Monday, March 14, 2005

Suppression of Knowledge By the Right

The right wing is continuing on a number of fronts to suppress free speech, unbiased news, and scientific knowledge.

Evidence of Fox New's bias is so strong that even Howard Kurtz, who is normally in bed with the right wing both ideologically and literally, had to acknowledge it. (Kurtz is married to Sharri Annis, who has worked as a Republican political operative and has written for the National Review and Wall Street Journal).

Kurtz discussed a report from the Project for Excellence in Journalism which found that:

In covering the Iraq war last year, 73 percent of the stories on Fox News included the opinions of the anchors and journalists reporting them, a new study says.

By contrast, 29 percent of the war reports on MSNBC and 2 percent of those on CNN included the journalists' own views.

These findings -- the figures were similar for coverage of other stories -- "seem to challenge" Fox's slogan of "we report, you decide," says the Project for Excellence in Journalism.
Kurtz also noted a quote in a Detroit News story last week regarding Fox's bias:

Speaking of Fox, a Detroit News story last week called it "consciously biased" -- without attribution -- and quoted onetime Fox producer Dan Cooper as saying: "In the morning, everyone is told what today's key issues are and how those issues are viewed by Fox News. The entire staff understands how the organization feels about them."

Cooper subsequently denied making this statement but Detroit News editor Mark Silverman reviewed the reporters notes and found "we believe his story accurately portrayed what you said to him."

Bob Edwards, former host of NPR's Morning Edtion and now a host for XM Satellite Radio spoke on the media at Centre College in Kentucky. Reportedly Edwards warned that the United States is in a period like the McCarthy era of the 1950s, in which the government is stifling political dissent while the news media and the public fail to speak out in vigorous opposition. He alsosaid the "Bush administration holds reporters in contempt" and has become the "all-time champion of information control."
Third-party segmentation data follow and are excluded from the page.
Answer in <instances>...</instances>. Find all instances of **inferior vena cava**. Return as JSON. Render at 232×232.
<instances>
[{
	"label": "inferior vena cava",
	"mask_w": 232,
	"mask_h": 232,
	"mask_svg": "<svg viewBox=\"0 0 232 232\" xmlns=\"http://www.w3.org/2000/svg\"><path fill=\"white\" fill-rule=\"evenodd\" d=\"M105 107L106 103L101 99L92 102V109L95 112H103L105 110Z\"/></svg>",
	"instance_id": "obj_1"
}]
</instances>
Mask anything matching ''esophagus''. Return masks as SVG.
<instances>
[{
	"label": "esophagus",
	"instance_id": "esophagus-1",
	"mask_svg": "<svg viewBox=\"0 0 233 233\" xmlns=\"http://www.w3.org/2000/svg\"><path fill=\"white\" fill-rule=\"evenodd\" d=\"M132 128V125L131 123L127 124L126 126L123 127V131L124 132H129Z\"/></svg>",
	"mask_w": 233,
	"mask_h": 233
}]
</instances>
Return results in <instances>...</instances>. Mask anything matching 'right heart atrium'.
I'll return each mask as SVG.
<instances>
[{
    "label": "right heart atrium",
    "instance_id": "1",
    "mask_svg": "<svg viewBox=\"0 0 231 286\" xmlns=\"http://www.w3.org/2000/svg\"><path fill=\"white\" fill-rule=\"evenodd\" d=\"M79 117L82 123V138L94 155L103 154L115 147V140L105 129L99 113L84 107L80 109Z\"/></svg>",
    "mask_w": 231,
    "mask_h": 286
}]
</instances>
The Washington Post also reviewed attempts by the religious right to prevent teaching of evolution. They note that "the growing trend has alarmed scientists and educators who consider it a masked effort to replace science with theology." They quote Southern Baptist minister Terry Fox, pastor of the largest Southern Baptist church in the Midwest, as seeing this as part of the culture war of the religous right, believing that"If you can cause enough doubt on evolution, liberalism will die."

Unfortunately, if these reactionaries get their way, not only will liberalism die, but so will modern civilization.